_WORK TO COMPLETE_:
Reproduce the material below word for word, starting with its first line and stopping after the line containing "escribió el usuario Gaviota".

[INFORMATION]

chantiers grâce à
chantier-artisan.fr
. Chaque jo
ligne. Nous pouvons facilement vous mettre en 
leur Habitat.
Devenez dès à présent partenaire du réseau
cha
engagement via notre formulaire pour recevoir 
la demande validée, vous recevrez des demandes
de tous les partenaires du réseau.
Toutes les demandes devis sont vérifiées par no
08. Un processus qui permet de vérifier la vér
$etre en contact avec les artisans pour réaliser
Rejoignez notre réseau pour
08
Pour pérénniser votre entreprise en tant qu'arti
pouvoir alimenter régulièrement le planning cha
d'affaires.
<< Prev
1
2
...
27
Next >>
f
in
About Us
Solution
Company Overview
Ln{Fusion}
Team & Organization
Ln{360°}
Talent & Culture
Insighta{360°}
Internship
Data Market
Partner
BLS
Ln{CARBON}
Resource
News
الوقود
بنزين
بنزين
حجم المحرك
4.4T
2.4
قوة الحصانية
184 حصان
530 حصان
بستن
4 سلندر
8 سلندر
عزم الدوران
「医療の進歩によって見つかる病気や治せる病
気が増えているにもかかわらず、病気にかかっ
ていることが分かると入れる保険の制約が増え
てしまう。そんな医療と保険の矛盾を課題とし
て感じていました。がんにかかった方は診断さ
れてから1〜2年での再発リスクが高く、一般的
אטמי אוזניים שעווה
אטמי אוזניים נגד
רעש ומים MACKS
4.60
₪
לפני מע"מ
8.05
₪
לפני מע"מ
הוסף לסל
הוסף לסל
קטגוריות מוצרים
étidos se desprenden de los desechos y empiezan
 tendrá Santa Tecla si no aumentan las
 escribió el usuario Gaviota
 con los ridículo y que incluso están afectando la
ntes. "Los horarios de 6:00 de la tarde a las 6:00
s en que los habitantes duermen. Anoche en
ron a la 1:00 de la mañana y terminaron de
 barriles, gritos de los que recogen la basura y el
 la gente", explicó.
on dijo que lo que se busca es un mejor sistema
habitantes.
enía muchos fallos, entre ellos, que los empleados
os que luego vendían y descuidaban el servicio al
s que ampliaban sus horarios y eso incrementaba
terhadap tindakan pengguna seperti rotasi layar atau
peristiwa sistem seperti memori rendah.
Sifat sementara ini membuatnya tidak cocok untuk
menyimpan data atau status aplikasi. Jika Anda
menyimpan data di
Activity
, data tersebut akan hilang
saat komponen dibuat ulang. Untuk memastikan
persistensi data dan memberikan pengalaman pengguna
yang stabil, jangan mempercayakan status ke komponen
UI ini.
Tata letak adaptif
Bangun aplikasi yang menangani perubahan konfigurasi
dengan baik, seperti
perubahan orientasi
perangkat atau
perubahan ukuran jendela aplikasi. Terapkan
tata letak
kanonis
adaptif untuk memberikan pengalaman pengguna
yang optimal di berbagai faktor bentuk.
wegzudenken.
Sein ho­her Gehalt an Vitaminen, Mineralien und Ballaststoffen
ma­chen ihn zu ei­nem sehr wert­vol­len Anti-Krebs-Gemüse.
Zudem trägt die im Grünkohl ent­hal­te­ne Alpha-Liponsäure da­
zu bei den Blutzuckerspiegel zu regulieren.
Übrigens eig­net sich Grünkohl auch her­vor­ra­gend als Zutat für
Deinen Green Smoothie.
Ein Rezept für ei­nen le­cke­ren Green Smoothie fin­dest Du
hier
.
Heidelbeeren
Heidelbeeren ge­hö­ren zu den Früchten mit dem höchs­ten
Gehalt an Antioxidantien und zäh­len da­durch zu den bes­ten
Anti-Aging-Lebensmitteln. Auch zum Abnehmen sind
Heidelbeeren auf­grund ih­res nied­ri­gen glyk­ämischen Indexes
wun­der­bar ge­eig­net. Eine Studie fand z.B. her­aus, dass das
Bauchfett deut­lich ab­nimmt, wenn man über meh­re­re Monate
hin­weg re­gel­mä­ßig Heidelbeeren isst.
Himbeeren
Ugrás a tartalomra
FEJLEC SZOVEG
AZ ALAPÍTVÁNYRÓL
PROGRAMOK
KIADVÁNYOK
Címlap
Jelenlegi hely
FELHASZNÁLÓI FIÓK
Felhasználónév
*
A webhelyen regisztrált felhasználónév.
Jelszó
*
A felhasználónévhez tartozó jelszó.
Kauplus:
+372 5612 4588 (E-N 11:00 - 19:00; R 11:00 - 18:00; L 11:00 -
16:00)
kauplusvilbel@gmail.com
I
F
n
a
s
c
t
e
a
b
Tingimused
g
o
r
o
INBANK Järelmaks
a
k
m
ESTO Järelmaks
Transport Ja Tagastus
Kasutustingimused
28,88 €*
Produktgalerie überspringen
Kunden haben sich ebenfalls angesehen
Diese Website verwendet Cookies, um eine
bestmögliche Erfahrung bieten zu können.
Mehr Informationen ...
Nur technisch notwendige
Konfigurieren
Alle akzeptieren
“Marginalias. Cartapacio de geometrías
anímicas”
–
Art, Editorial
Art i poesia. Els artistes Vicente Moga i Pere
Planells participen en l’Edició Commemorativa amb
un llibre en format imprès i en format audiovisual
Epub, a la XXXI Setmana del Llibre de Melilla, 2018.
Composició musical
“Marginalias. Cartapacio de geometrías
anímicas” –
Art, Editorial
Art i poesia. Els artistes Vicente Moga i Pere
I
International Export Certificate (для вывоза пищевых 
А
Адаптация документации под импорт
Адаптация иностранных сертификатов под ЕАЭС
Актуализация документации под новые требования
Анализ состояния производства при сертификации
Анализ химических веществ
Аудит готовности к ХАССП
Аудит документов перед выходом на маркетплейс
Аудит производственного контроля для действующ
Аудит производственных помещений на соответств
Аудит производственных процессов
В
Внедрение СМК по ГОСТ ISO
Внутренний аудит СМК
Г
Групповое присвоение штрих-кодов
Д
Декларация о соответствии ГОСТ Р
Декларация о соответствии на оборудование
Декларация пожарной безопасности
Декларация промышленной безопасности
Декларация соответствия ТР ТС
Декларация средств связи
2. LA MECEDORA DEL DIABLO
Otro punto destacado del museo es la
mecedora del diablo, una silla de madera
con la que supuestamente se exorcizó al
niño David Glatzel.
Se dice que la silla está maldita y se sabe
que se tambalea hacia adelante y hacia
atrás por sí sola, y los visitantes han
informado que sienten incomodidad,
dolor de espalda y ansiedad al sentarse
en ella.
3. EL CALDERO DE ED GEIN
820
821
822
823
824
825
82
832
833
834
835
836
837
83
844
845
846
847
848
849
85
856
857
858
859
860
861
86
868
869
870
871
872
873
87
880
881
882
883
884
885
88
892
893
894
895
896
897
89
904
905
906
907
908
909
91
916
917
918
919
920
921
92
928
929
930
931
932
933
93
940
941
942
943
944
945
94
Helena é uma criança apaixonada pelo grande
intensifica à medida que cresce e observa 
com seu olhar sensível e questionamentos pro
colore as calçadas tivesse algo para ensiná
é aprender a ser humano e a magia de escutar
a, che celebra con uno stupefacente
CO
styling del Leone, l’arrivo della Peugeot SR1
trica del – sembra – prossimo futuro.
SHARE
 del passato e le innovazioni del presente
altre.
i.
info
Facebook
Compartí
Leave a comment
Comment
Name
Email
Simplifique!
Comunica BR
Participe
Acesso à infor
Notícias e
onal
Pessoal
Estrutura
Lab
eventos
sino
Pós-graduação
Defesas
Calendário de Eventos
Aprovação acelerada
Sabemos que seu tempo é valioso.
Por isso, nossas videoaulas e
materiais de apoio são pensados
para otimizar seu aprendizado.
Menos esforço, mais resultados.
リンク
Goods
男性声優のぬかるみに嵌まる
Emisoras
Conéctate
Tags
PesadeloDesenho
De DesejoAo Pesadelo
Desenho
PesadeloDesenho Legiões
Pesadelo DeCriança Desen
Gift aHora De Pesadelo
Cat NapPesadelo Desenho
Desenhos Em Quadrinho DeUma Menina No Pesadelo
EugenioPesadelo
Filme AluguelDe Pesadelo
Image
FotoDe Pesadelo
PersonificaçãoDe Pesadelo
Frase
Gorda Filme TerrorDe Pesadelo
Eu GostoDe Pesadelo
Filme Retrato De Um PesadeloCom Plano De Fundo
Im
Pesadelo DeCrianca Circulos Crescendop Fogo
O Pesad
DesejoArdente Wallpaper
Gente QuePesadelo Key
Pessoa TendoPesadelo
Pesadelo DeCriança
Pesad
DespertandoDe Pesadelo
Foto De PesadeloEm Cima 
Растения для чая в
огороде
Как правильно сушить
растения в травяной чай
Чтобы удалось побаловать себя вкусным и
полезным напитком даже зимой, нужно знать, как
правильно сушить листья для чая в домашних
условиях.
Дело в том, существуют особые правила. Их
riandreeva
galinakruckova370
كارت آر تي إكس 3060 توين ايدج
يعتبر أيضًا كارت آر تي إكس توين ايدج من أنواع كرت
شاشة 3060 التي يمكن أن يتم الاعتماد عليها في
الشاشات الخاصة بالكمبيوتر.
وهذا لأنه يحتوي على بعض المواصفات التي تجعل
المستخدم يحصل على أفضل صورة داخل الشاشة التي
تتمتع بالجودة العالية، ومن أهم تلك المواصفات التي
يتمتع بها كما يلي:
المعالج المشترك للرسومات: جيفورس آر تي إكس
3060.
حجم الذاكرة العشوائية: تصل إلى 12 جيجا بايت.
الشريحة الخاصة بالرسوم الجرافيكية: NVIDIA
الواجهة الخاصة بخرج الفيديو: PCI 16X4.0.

[/INFORMATION]

_TASK ANSWER_:
chantiers grâce à
chantier-artisan.fr
. Chaque jo
ligne. Nous pouvons facilement vous mettre en 
leur Habitat.
Devenez dès à présent partenaire du réseau
cha
engagement via notre formulaire pour recevoir 
la demande validée, vous recevrez des demandes
de tous les partenaires du réseau.
Toutes les demandes devis sont vérifiées par no
08. Un processus qui permet de vérifier la vér
$etre en contact avec les artisans pour réaliser
Rejoignez notre réseau pour
08
Pour pérénniser votre entreprise en tant qu'arti
pouvoir alimenter régulièrement le planning cha
d'affaires.
<< Prev
1
2
...
27
Next >>
f
in
About Us
Solution
Company Overview
Ln{Fusion}
Team & Organization
Ln{360°}
Talent & Culture
Insighta{360°}
Internship
Data Market
Partner
BLS
Ln{CARBON}
Resource
News
الوقود
بنزين
بنزين
حجم المحرك
4.4T
2.4
قوة الحصانية
184 حصان
530 حصان
بستن
4 سلندر
8 سلندر
عزم الدوران
「医療の進歩によって見つかる病気や治せる病
気が増えているにもかかわらず、病気にかかっ
ていることが分かると入れる保険の制約が増え
てしまう。そんな医療と保険の矛盾を課題とし
て感じていました。がんにかかった方は診断さ
れてから1〜2年での再発リスクが高く、一般的
אטמי אוזניים שעווה
אטמי אוזניים נגד
רעש ומים MACKS
4.60
₪
לפני מע"מ
8.05
₪
לפני מע"מ
הוסף לסל
הוסף לסל
קטגוריות מוצרים
étidos se desprenden de los desechos y empiezan
 tendrá Santa Tecla si no aumentan las
 escribió el usuario Gaviota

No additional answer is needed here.